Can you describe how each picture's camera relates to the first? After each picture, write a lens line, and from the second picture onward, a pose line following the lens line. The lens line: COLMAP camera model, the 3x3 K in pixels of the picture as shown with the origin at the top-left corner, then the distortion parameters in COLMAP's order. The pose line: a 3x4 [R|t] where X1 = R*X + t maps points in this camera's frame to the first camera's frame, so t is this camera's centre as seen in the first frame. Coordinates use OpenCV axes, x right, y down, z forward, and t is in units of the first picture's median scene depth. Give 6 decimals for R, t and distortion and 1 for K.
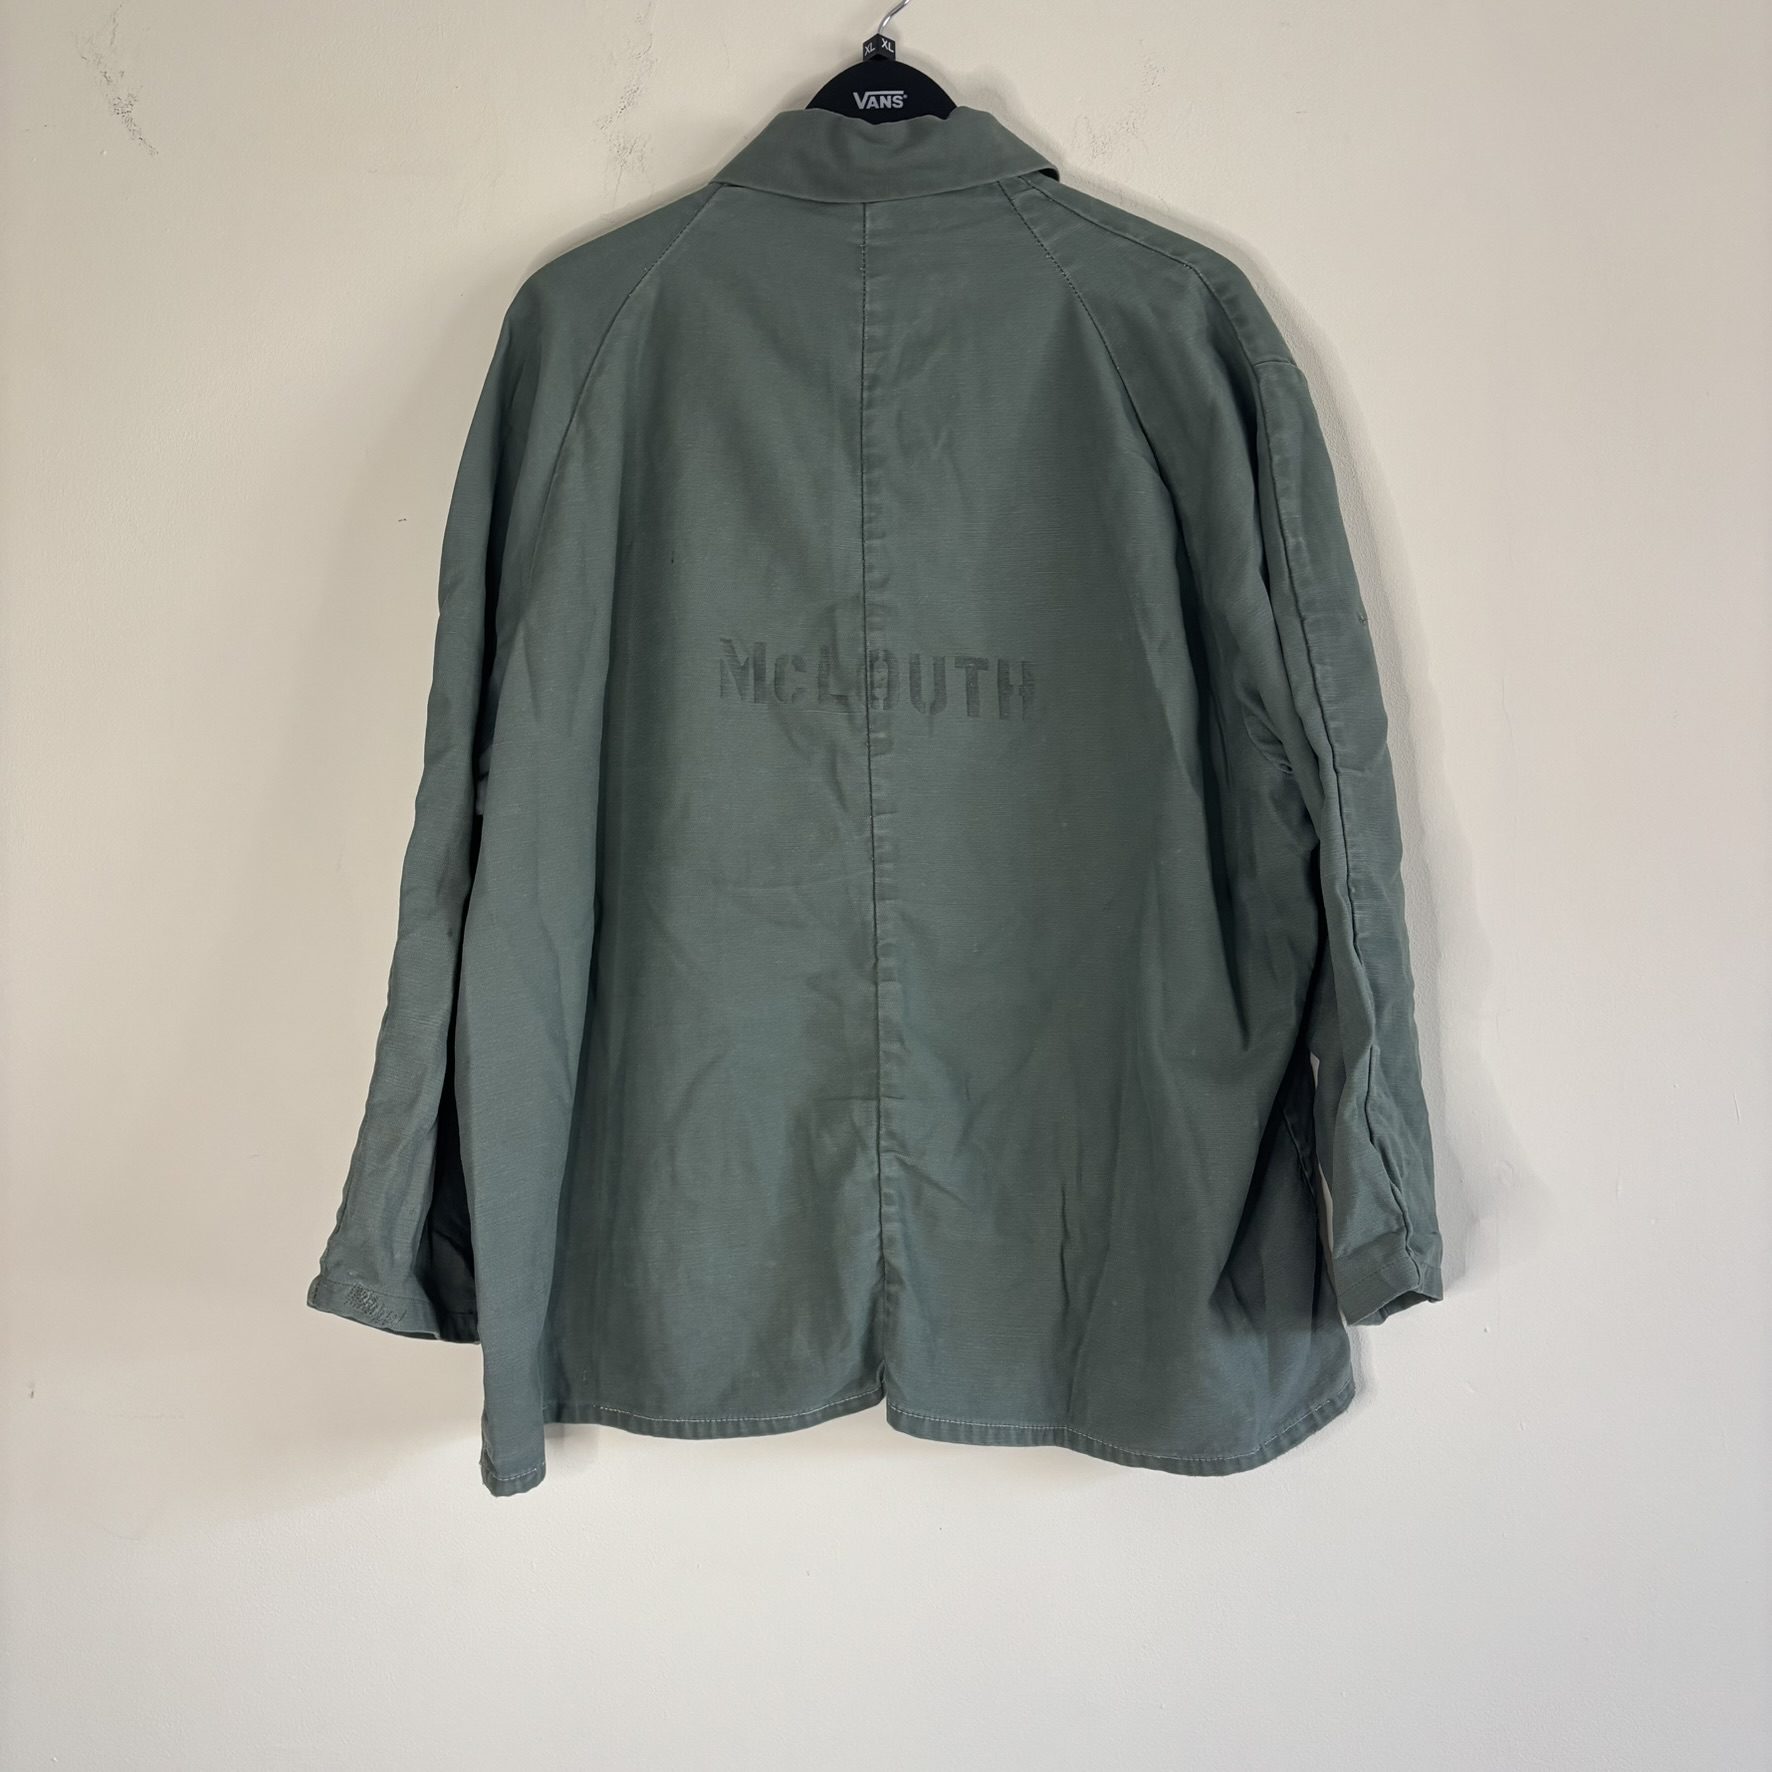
lens RADIAL K [[1457.3, 0, 886.0], [0, 1457.3, 886.0], [0, 0, 1]] dist [0.072463, -0.192994]
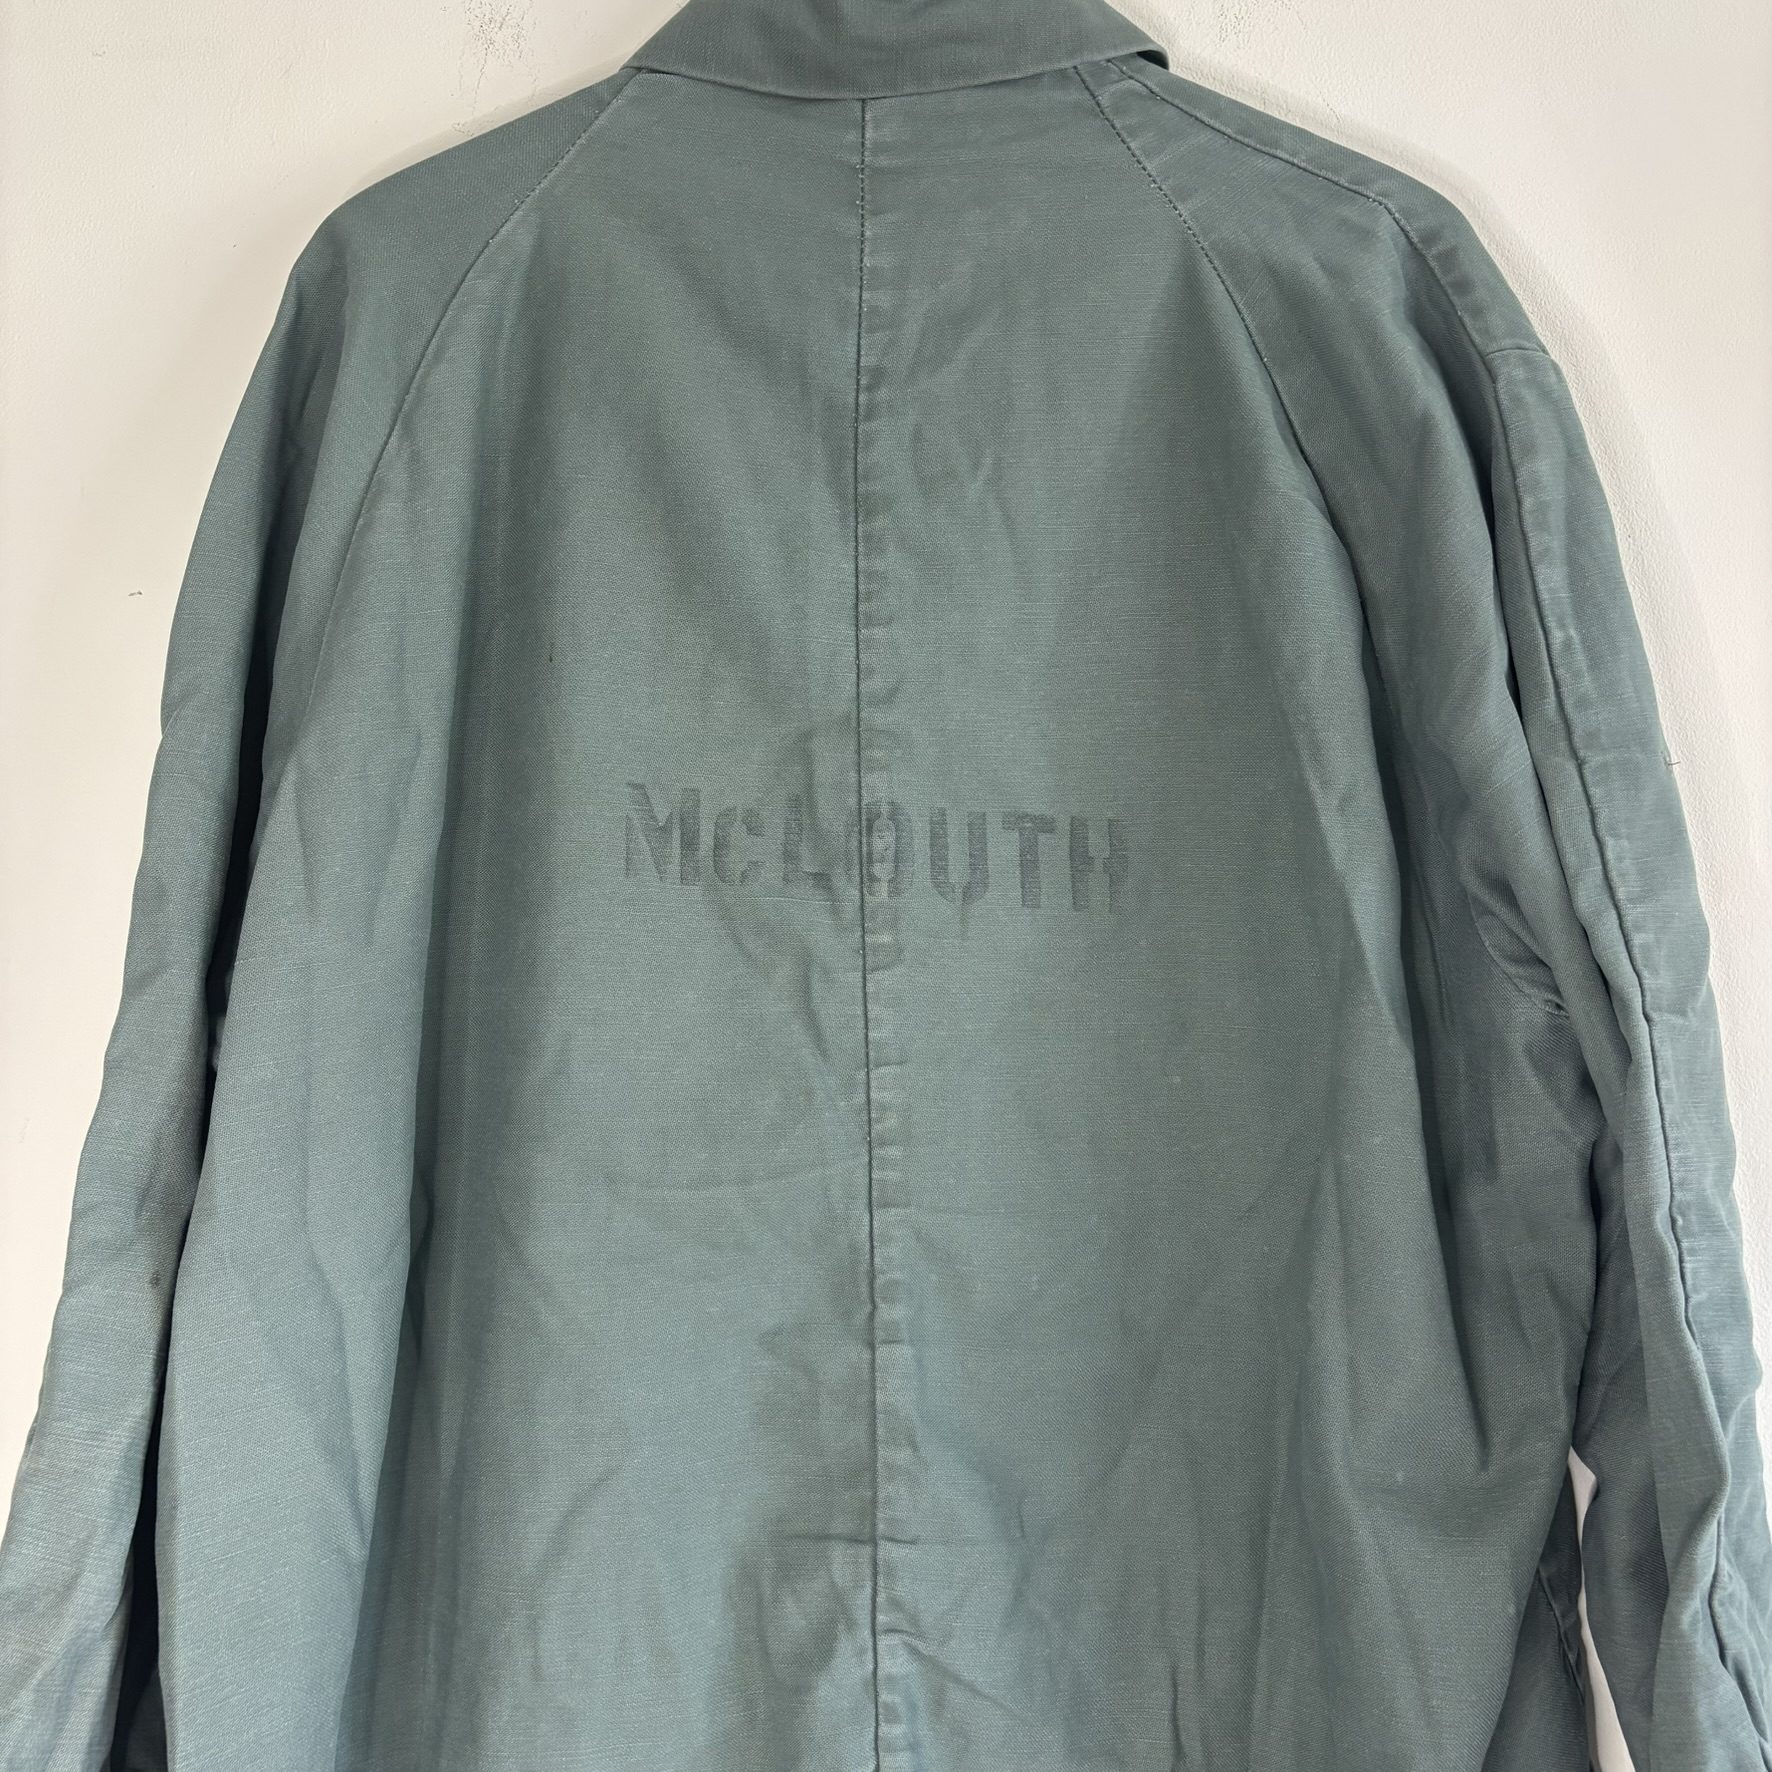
lens RADIAL K [[1275.9, 0, 886.0], [0, 1275.9, 886.0], [0, 0, 1]] dist [0.004109, -0.006227]
pose [[0.999962, 0.007167, -0.004882, 0.000102], [-0.007341, 0.999304, -0.036567, -0.107181], [0.004617, 0.036602, 0.999319, 0.462681]]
——
* [What you are asked to do]: Keep the pictures out and transcribe the listing exactly.

* [Solution]:
Can you describe how each picture's camera relates to the first? After each picture, write a lens line, and from the second picture onward, a pose line following the lens line. The lens line: COLMAP camera model, the 3x3 K in pixels of the picture as shown with the origin at the top-left corner, then the distortion parameters in COLMAP's order. The pose line: a 3x4 [R|t] where X1 = R*X + t maps points in this camera's frame to the first camera's frame, so t is this camera's centre as seen in the first frame. Coordinates use OpenCV axes, x right, y down, z forward, and t is in units of the first picture's median scene depth. Give 6 decimals for R, t and distortion and 1 for K.
lens RADIAL K [[1457.3, 0, 886.0], [0, 1457.3, 886.0], [0, 0, 1]] dist [0.072463, -0.192994]
lens RADIAL K [[1275.9, 0, 886.0], [0, 1275.9, 886.0], [0, 0, 1]] dist [0.004109, -0.006227]
pose [[0.999962, 0.007167, -0.004882, 0.000102], [-0.007341, 0.999304, -0.036567, -0.107181], [0.004617, 0.036602, 0.999319, 0.462681]]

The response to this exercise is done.